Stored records

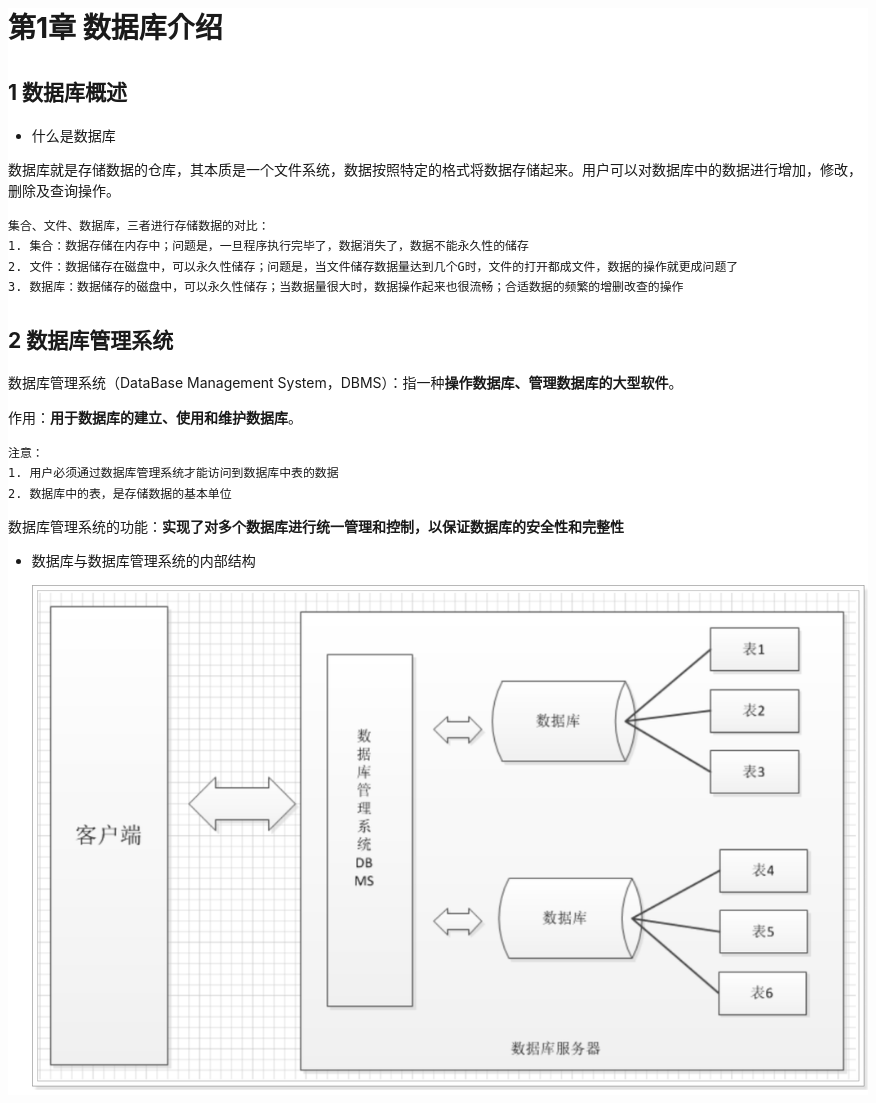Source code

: # 第1章 数据库介绍

## 1 数据库概述

- 什么是数据库

数据库就是存储数据的仓库，其本质是一个文件系统，数据按照特定的格式将数据存储起来。用户可以对数据库中的数据进行增加，修改，删除及查询操作。

```
集合、文件、数据库，三者进行存储数据的对比：
1. 集合：数据存储在内存中；问题是，一旦程序执行完毕了，数据消失了，数据不能永久性的储存
2. 文件：数据储存在磁盘中，可以永久性储存；问题是，当文件储存数据量达到几个G时，文件的打开都成文件，数据的操作就更成问题了
3. 数据库：数据储存的磁盘中，可以永久性储存；当数据量很大时，数据操作起来也很流畅；合适数据的频繁的增删改查的操作
```

## 2 数据库管理系统

数据库管理系统（DataBase Management System，DBMS）：指一种**操作数据库、管理数据库的大型软件**。

作用：**用于数据库的建立、使用和维护数据库**。

```
注意：
1. 用户必须通过数据库管理系统才能访问到数据库中表的数据
2. 数据库中的表，是存储数据的基本单位
```

数据库管理系统的功能：**实现了对多个数据库进行统一管理和控制，以保证数据库的安全性和完整性**

- 数据库与数据库管理系统的内部结构

  ![1568446598173](02-javase-17-mysql-assets/1568446598173.png)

GOAL OF THE EXERCISE
Your answer must be the full set of entries, set down exactly and without pictures.

SOLUTION TO THIS PROBLEM
Source code

: # 第1章 数据库介绍

## 1 数据库概述

- 什么是数据库

数据库就是存储数据的仓库，其本质是一个文件系统，数据按照特定的格式将数据存储起来。用户可以对数据库中的数据进行增加，修改，删除及查询操作。

```
集合、文件、数据库，三者进行存储数据的对比：
1. 集合：数据存储在内存中；问题是，一旦程序执行完毕了，数据消失了，数据不能永久性的储存
2. 文件：数据储存在磁盘中，可以永久性储存；问题是，当文件储存数据量达到几个G时，文件的打开都成文件，数据的操作就更成问题了
3. 数据库：数据储存的磁盘中，可以永久性储存；当数据量很大时，数据操作起来也很流畅；合适数据的频繁的增删改查的操作
```

## 2 数据库管理系统

数据库管理系统（DataBase Management System，DBMS）：指一种**操作数据库、管理数据库的大型软件**。

作用：**用于数据库的建立、使用和维护数据库**。

```
注意：
1. 用户必须通过数据库管理系统才能访问到数据库中表的数据
2. 数据库中的表，是存储数据的基本单位
```

数据库管理系统的功能：**实现了对多个数据库进行统一管理和控制，以保证数据库的安全性和完整性**

- 数据库与数据库管理系统的内部结构

  ![1568446598173](02-javase-17-mysql-assets/1568446598173.png)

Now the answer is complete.